No existe, en absoluto, diferencia alguna entre la importancia de los procesos de enseñanza aprendizaje en general (es decir, aquellos destinados al eventual dominio del alumno de cualquier disciplina humana o asignatura existente), y aquellos específicamente enfocados en la educación artística e incluso en la docencia de las bellas artes en particular.
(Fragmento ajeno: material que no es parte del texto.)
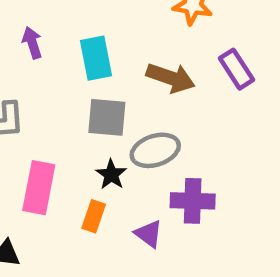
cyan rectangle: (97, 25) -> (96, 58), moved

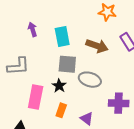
gray ellipse: (155, 150) -> (90, 80), turned 35
black star: (111, 175) -> (59, 86), moved
purple cross: (193, 201) -> (119, 103), moved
Intentar jerarquizar entre los supuestos y diversos niveles de importancia entre semejantes procesos didácticos, es tan ocioso e inútil como intentar definir qué profesiones son “las más importantes en el mundo”, pero no desde puntos de vista en extremo específicos y concretos, como, por ejemplo, si habláramos de cuál de todas ellas es la más relevante, en el México del 2023 (así como en términos estrictamente estadísticos y en específica relación con lo redituable que éstas resultan ser), sino más bien en un sentido vagamente general y con un fundamento digamos que seudo filosófico.
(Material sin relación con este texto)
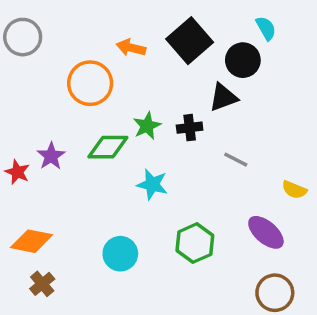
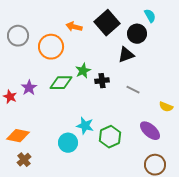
gray circle: (23, 37) -> (18, 36), moved
black cross: (190, 128) -> (102, 81), moved
cyan star: (152, 184) -> (85, 126), moved

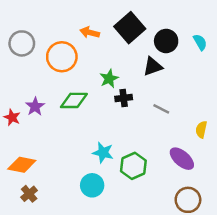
cyan semicircle: (150, 16) -> (200, 42), moved
green star: (83, 71) -> (109, 79), moved
yellow semicircle: (166, 107) -> (201, 130), turned 80
cyan circle: (68, 143) -> (92, 185), moved

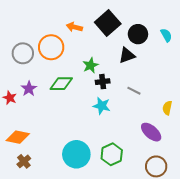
gray circle: (22, 43) -> (23, 53), moved
cyan star: (103, 153) -> (102, 106), moved
green hexagon: (133, 166) -> (112, 154), moved
cyan circle: (92, 185) -> (76, 154), size x1.4

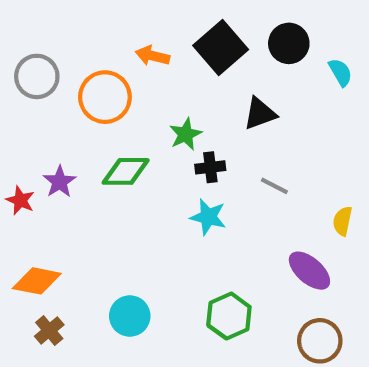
black circle: (138, 34) -> (289, 43), moved
gray circle: (23, 53) -> (37, 76), moved
cyan circle: (76, 154) -> (130, 316), moved, size x0.7

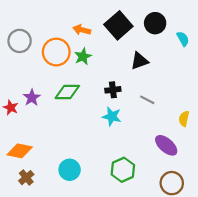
green star: (186, 134) -> (83, 56), moved

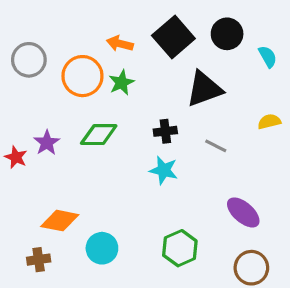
black triangle: (140, 61) -> (204, 89), size x1.4
yellow semicircle: (184, 119) -> (269, 122), moved, turned 64
orange diamond: (20, 151) -> (60, 221), moved
brown cross: (26, 178) -> (39, 260), turned 32

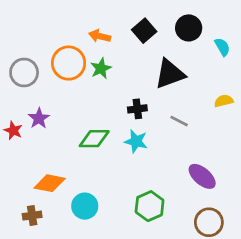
black square: (173, 37) -> (144, 31), size x0.7
gray circle: (29, 60) -> (24, 72), moved
green diamond: (99, 135) -> (94, 139), moved

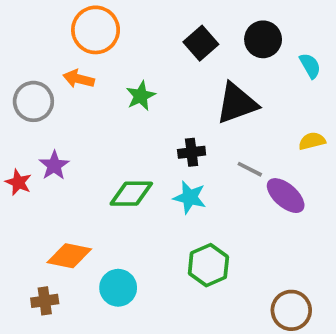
orange arrow: (100, 36) -> (79, 79), moved
orange circle: (69, 63) -> (96, 30), moved
purple ellipse: (202, 176) -> (286, 196), moved
green hexagon: (150, 206) -> (208, 265), moved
La importancia de todo proceso de enseñanza aprendizaje, en sí y por lo tanto, es justamente la misma, independientemente de la materia que se pretenda dominar (trátese de alguna perteneciente a las artes liberales, a las ciencias sociales, a las ciencias duras -o aquellas de orden estrictamente empírico positivista- o a las ciencias formales y filosóficas y/o metafísicas); Las únicas variantes posibles en el campo pedagógico se refieren, lógicamente, más a las técnicas específicas dentro de los distintos procesos didácticos que a la relevancia de la metodología en sí misma, como podríamos ejemplificarlo de la siguiente manera: en una clase de nivel elemental de ensambles orquestales de iniciación, conformada por un grupo estudiantil de andorremitas (es decir, de “analfabetas musicales” o alumnos que desconocen el sistema de notación y/o de lecto escritura musical occidental), la audición de un periodo cuadrado en específico por parte del alumno, resulta ser, por razones obvias, un proceso didáctico enteramente indispensable para el adecuado cumplimiento de los respectivos objetivos didácticos del maestro, pero dichas actividades pueden ser enteramente omitidas en una clase de trigonometría o de cálculo diferencial o integral.
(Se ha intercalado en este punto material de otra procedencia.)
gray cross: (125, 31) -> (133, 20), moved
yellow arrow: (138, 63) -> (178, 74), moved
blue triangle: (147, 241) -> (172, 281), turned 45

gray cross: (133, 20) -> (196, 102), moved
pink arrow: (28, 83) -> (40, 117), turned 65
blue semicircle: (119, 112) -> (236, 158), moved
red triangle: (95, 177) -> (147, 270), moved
En conclusión, es la importancia de los procesos didácticos, en general, la única cuestión verdaderamente relevante en relación con el presente tema, sobre el que podemos realizar una observación enteramente fundamental: será por siempre el alumno, a partir de que éste ha logrado ya alcanzar lo que en las ciencias jurídicas consideramos como una comprobable edad de consentimiento (es decir, aquella madurez neurológica y mental mínima necesaria para poder considerar al individuo como un ser éticamente responsable de sus propias acciones y decisiones personales), será por siempre semejante alumno, decía, prácticamente el máximo responsable del éxito o del fracaso de todo proceso de enseñanza aprendizaje, y no su respectivo maestro, pues un paciente (o cliente, como diría Carl Rogers) de psicología, por ejemplo, no cambiará absolutamente nada de sus estructuras mentales personales y sus consecuentes acciones, si no se encuentra enteramente dispuesto a experimentar semejantes y tan complejas mutaciones del alma, incluso si tuviera como terapeutas a los mismísimos Freud, Jung y Frankl (y justo lo mismo con aquel alumno de filosofía, voluntariamente negado a aprender incluso lo más mínimo al respecto, aunque sus maestros fueran nada menos que Sócrates, Platón y Aristóteles).